IWC sponsors new Red Sea expedition by Cousteau Society

Swiss luxury watchmaker IWC is sponsoring a new expedition by the Cousteau Society to the coral reefs of the Red Sea. It’s the first time the Society, founded in 1974 by the late famed oceanologist Jacques Cousteau and supported by membership fees and donations, has taken a partner. The trip is also actively supported by UNESCO, the natural and human sciences organization of the United Nations.

The expedition, now underway, comes 50 years after the first of Cousteau’s own three expeditions to the underwater world of the Red Sea, which he documented in several films, including The Silent World (the first documentary to win the Palme d’Or at the Cannes Film Festival) and World Without Sun, which won an Oscar.

A new research vessel called Alcyone—successor to Cousteau’s ship, Calypso—is being used. Cousteau’s archives, consisting of hundreds of photographs and films as well as much data, will be used by the Society’s team of marine biologists, doctors, and other scientists. All excellent divers, they will evaluate the current condition of the reefs and look at environmental management and sustainable development of the region. In addition to Alcyone’s crew of 12, there are 45 participating specialists from Djibouti, Egypt, Eritrea, Jordan, Israel, Saudi Arabia, Sudan, and Yemen.

“This expedition wouldn’t have been possible without the substantial commitment of IWC,” said Francine Cousteau at the Monaco Yacht Club. “We’re very pleased to have found a partner who suits us ideally.”
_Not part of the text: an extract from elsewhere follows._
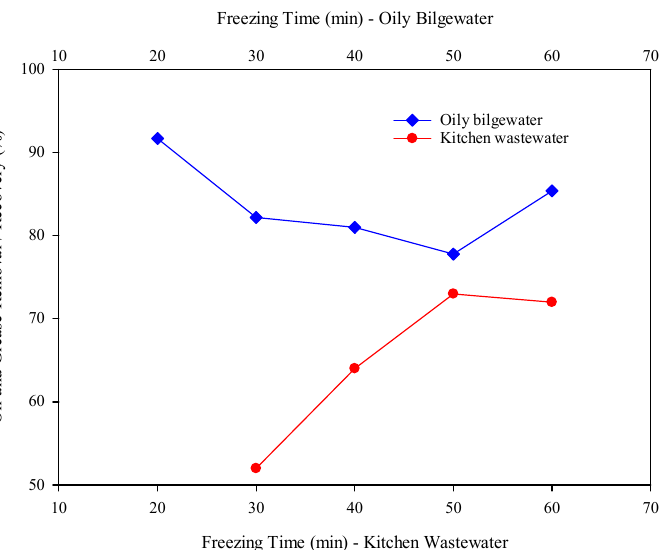
Figure 4. Changes of oil and grease removal/recovery for oily bilgewater and kitchen wastewater samples at a different freezing time (min).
Georges Kern, IWC’s chief executive officer, agreed. The two partners, he said “share the same passionate dedication to their objectives and hold identical fundamental values, including the principle of ‘sustainability.’” The Cousteau Society applies that through its commitment to the attractions of nature, he said, and IWC through its manufacture of fine watches that can be passed from generation to generation. “We’re very pleased to support an expedition that is expected to produce enlightening discoveries,” said Kern.